Dalam konteks bahasan ini, penulis akan berupaya
mengeksplorasi sejarah salah satu institusi trias politica tersebut
yaitu institusi yudikatif (peradilan) di zaman Nabi. Kajian terhadap tema ini
akan menemukan arti pentingnya karena dengan mengerti dan memahami sejarah awal
dan konsepsi peradilan di zaman Nabi akan memudahkan siapa saja untuk lebih
mengenal semangat keadilan yang dibawa oleh ajaran Islam itu sendiri.
B.
RUMUSAN
MASALAH
1.
Bagaimana sistem peradilan Islam pada masa
Rasulullah SAW ?
2.
Apa sumber hukum peradialan Islam pada
masa Rasulullah SAW ?
3.
Bagaimana proses peradialan Islam pada
masa Rasullulah SAW ?
4.
Apa saja perangkat lain dalam system
peradilan pada masa Nabi SAW ?
BAB II
PEMBAHASAN
1.
Sistem Peradilan pada Masa Rasulullah SAW
a) Nabi SAW sebagai Satu-satunya
Pemegang Otoritas Jurisdiksi
Sejarah
kenabian dimulai ketika Nabi Muhammad SAW menerima wahyu pertama kali di Gua
Hira, kira-kira saat beliau berusia 40 tahun. Setelah kurang lebih 13 tahun
menyampaikan risalahnya di Mekah dengan fokus da’wah mengajak manusia untuk
bertauhid kepada Allah secara murni dan meninggalkan berhala-berhala. Kemudian
sesampainya di Madinah, Rasulullah SAW mulai membangun sebuah masyarakat dan
negara dengan menegakkan hukum-hukum dan syariat Allah yang nantinya akan
menjadi pedoman bagi manusia sepanjang sejarah. Prinsip kehidupan yang dibangun
Nabi SAW sendiri basisnya didasarkan pada prinsip Tauhid yang meletakkan
manusia berkedudukan setara di hadapan Allah dan hukum-hukumNya. Maka dari itu
keadilan dipandang sebagai satu elemen yang sangat mendasar dan senantiasa
ditegaskan oleh Allah dalam beberapa ayat-ayat Al-Quran seperti dalam QS.

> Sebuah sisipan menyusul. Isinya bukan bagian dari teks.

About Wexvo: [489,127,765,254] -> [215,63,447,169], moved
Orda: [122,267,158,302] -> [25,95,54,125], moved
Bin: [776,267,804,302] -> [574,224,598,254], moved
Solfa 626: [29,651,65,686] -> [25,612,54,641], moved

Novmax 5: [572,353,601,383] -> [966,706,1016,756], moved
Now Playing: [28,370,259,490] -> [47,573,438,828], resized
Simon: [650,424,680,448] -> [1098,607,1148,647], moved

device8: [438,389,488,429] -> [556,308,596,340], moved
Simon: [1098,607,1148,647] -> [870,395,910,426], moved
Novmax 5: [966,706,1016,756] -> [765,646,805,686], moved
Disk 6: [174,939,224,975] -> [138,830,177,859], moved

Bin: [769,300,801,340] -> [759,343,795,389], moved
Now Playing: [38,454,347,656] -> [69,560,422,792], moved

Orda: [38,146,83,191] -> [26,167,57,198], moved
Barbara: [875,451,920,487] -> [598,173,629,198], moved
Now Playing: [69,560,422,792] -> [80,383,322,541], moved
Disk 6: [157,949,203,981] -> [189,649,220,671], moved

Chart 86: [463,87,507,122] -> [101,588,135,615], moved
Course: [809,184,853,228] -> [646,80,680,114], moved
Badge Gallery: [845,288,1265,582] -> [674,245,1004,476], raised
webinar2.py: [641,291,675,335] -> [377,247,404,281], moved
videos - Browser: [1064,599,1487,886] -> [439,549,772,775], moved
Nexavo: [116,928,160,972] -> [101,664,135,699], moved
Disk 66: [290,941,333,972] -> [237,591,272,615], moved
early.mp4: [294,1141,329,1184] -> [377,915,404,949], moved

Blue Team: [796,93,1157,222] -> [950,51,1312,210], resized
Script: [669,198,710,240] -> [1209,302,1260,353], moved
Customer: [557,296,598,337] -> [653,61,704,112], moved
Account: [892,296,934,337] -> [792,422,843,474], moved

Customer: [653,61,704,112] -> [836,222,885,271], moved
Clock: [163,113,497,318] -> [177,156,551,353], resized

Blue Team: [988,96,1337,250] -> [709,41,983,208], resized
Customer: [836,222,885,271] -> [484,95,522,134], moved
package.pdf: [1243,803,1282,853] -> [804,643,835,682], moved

Al-Nisā: 57, QS. Al-Māidah : 8 , QS. Al-An`ām:153 dan lain-lain.
Keberadaan
Nabi SAW sendiri di masyarakat-negara Madinah saat itu jika dilihat dari konsep
ketatanegaraan modern menggabungkan ketiga institusi trias politica yaitu
kekuasaan legislatif (sulţah tashrī`iyah), kekuasaan eksekutif (sulţah
tanfīdziah) dan kekuasaan judikatif (sulţah qadlāiyah) sekaligus.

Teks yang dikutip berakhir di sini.